Five Excellent Reasons to Set a Fantasy Novel in the Iron Age

My Orbit-published epic fantasy trilogy AGE OF IRON is set in Britain during the . . . you guessed it . . . Iron Age. After looking around for about twenty years, I learnt about Britain in the Iron Age and I’d knew I’d found the perfect place and time to set a novel. Here’s why.

An Almost Blank Canvas

The Iron Age ran from roughly 800BC to 43AD, so was relatively recent. Your great times ninety grandparents might have been running around then. The Age of Iron trilogy is set near the end of the period, between 61BC and 54BC.

This period of history was much busier than most would think. There were roads, towns and massive hillforts all over the country. However, we know almost nothing about it because the ancient Brits didn’t write and in 43AD – a hundred years after my book is set – the Romans invaded successfully, stayed for 400 years and wiped out any oral histories. The pre-Roman population was pretty big, the estimates range from one to three million, so there were loads of people, and they weren’t cavemen who sat around saying ‘ug’. They were men and women like us – full of wit, passion, inquisitiveness, jealousy, anger, love and so on. So, throughout the long Iron Age, there must have been epic love affairs, huge wars, intrigues, trysts, adventures, disasters and more, all of which we know absolutely nothing about, which, for me, screams out an invitation for us to create stories to fill the void.

### Data shown
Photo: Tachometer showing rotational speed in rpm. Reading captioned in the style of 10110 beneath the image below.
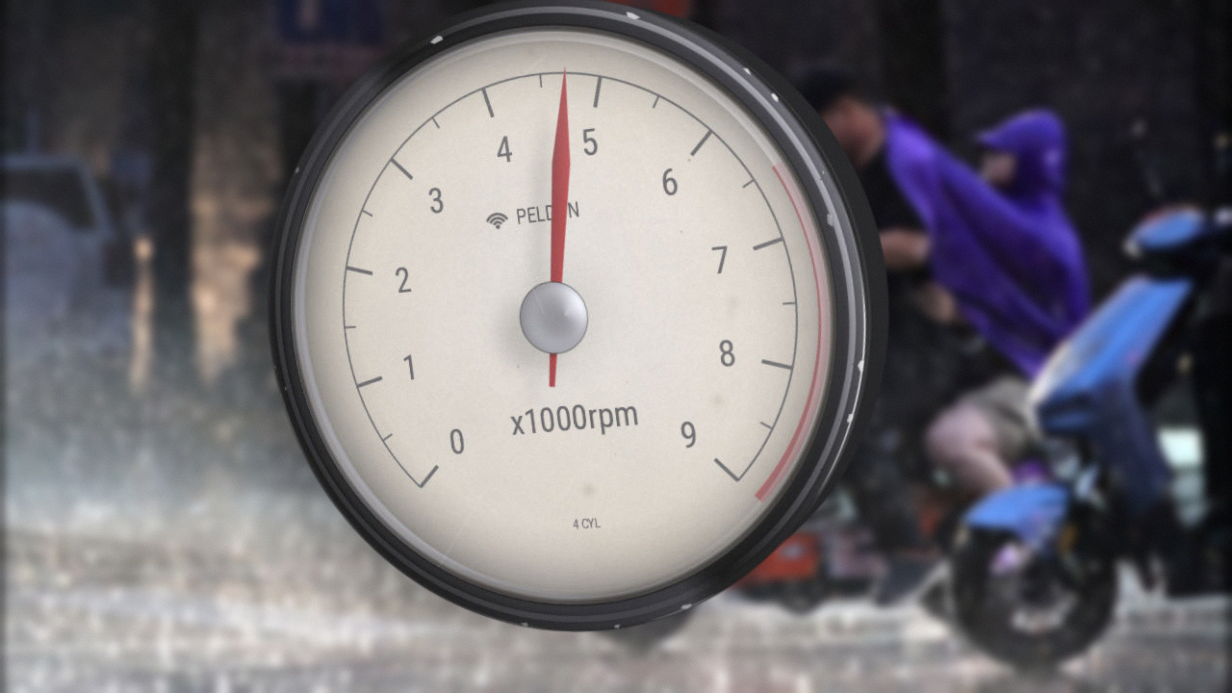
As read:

### Task goal
Answer these from the Iron Age text, one answer per line.
1. What span of years does it give for the Iron Age?
2. Between which years is the Age of Iron trilogy set?
3. What range do the estimates of the pre-Roman population cover?

### Output of the exercise
1. Roughly 800BC to 43AD.
2. Between 61BC and 54BC.
3. From one to three million.